Regular monitoring helps investors make informed decisions about holding, buying more, or selling units.

Alternative ETF Investment Strategies on HDFC Sky

The platform also offers additional tools that investors can use to build disciplined investment habits.

ETF Systematic Investment Plans (SIPs)

ETF SIPs allow investors to invest a fixed amount at regular intervals, such as monthly.

For example, you may decide to invest ₹5,000 every month in a Nifty ETF. The platform will automatically execute purchases according to your schedule.

This approach offers several advantages:


Reduces the impact of market volatility
Encourages disciplined investing
Helps investors build wealth gradually

Margin Trading Facility (MTF)

HDFC Sky also offers a Margin Trading Facility that allows investors to leverage their capital. Through MTF, you can buy ETFs by paying only part of the total value upfront while borrowing the remaining amount from the broker.

The platform may provide leverage of up to 4× the investment value, with borrowing costs around 1% monthly interest. While leverage can amplify gains, it also increases risk. Investors should use this feature carefully and only when they understand the implications.

Fees and Charges for ETF Trading

Understanding the cost structure helps investors calculate their returns accurately.

Here is a quick overview of typical charges on HDFC Sky:

Brokerage Fee: ₹20 per executed order or 0.1% (whichever is lower)

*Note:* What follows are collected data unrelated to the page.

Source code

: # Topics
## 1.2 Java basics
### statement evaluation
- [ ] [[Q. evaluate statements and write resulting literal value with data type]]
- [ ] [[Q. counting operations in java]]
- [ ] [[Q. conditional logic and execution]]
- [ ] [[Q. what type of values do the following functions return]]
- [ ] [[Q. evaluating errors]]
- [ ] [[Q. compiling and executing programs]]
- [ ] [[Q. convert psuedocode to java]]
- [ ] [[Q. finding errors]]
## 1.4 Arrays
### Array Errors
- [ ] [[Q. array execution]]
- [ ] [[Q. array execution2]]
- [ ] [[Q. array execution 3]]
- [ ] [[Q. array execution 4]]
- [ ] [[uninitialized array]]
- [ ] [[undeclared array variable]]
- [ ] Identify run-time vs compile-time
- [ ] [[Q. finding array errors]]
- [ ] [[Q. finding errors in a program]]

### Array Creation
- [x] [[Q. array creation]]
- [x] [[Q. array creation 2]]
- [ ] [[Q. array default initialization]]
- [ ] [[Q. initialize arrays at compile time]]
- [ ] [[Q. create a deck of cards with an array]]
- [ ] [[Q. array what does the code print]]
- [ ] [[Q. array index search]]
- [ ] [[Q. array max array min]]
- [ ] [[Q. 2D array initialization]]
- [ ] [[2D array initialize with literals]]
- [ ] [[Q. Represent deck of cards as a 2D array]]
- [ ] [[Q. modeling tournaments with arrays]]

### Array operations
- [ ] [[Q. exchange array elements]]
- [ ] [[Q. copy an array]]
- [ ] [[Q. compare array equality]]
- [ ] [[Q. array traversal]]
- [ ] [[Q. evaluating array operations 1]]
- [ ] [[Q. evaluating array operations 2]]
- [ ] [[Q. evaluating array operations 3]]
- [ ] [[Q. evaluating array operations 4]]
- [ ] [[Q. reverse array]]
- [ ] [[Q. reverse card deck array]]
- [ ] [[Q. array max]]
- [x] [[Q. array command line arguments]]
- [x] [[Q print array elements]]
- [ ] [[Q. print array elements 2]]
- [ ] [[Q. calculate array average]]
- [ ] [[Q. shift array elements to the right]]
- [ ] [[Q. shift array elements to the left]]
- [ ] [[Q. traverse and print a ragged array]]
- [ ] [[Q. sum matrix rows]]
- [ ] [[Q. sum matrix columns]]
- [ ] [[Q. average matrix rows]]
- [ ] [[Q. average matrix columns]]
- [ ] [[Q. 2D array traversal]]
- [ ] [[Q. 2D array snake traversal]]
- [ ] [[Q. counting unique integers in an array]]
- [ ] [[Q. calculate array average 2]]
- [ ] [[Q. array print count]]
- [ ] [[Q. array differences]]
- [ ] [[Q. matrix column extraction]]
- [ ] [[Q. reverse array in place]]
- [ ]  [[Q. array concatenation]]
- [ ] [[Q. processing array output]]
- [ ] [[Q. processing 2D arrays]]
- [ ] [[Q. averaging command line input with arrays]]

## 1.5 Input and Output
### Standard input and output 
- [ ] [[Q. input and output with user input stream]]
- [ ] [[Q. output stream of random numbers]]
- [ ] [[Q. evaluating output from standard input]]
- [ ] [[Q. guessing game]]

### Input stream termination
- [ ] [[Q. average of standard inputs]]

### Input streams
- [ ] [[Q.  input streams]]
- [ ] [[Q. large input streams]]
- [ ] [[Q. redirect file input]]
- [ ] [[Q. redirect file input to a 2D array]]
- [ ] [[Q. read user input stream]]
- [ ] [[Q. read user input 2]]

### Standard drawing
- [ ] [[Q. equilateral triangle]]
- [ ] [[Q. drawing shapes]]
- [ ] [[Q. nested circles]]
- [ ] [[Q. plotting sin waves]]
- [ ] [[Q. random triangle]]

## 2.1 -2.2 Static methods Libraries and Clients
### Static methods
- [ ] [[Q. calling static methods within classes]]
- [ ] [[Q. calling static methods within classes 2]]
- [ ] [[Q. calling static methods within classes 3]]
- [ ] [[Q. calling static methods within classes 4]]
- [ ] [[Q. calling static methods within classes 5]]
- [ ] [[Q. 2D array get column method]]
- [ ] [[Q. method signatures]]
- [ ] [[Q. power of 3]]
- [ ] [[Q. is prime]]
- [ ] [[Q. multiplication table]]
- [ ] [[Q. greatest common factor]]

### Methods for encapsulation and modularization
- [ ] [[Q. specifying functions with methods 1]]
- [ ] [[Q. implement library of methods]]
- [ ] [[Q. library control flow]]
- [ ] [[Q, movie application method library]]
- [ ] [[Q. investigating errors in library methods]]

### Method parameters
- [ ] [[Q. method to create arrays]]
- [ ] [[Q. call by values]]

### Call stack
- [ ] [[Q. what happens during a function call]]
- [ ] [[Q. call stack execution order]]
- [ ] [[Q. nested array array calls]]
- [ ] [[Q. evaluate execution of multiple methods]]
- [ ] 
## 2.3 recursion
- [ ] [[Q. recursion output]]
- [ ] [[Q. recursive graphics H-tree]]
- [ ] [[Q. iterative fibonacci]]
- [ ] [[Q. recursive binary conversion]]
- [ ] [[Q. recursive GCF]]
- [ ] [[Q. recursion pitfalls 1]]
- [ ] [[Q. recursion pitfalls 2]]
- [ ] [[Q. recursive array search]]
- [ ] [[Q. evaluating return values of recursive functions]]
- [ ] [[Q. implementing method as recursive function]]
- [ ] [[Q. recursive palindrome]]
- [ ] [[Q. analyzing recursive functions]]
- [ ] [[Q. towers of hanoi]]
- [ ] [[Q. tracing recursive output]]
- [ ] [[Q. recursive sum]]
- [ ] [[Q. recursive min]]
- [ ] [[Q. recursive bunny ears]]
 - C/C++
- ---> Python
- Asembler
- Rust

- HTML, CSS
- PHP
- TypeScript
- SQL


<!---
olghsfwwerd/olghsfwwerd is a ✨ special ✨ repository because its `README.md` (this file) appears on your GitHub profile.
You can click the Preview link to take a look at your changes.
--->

Annual Maintenance Charge (AMC): Free for the first year, then approximately ₹20 per month

Other Charges: Investors must also pay statutory levies such as:


Securities Transaction Tax (STT)
Goods and Services Tax (GST)
Exchange transaction charges
SEBI turnover fees

These charges apply to all stock market transactions in India.

Example Scenario: First-Time ETF Investment

Consider a beginner investor named Arjun.

ABC wants to invest ₹10,000 in an ETF tracking the NIFTY 50 index.

Here is how he proceeds:


He opens an account on HDFC Sky.
He adds ₹10,000 through UPI.
He searches for a Nifty ETF.
The ETF trades at ₹200 per unit.
ABC places a market order for 50 units.

After brokerage and taxes, the order executes, and the ETF units appear in his Demat account the next day. ABC can now track the investment through the dashboard and decide whether to hold it long term or rebalance his portfolio later.

Tips for Successful ETF Investing

While ETFs simplify investing, following a few principles can improve long-term outcomes.


Focus on Long-Term Goals: Most ETFs perform best when investors hold them for several years.
Diversify Across Asset Classes: Combine equity ETFs with other types, such as gold ETFs or international ETFs.
Use SIPs for Consistency: Regular investments help average out market fluctuations.
Avoid Frequent Trading: Constant buying and selling may increase costs and reduce returns.
Review Your Portfolio Periodically: Assess performance and rebalance if needed.

Final Thoughts

ETFs offer a simple way to build a diversified investment portfolio without managing individual stocks. Platforms like HDFC Sky make ETF investing quick and accessible through a seamless digital experience. Investors can open a Demat account, place trades at low brokerage costs, automate investments through SIPs, and monitor portfolios easily. With consistent investing and proper planning, ETFs can support long-term wealth creation.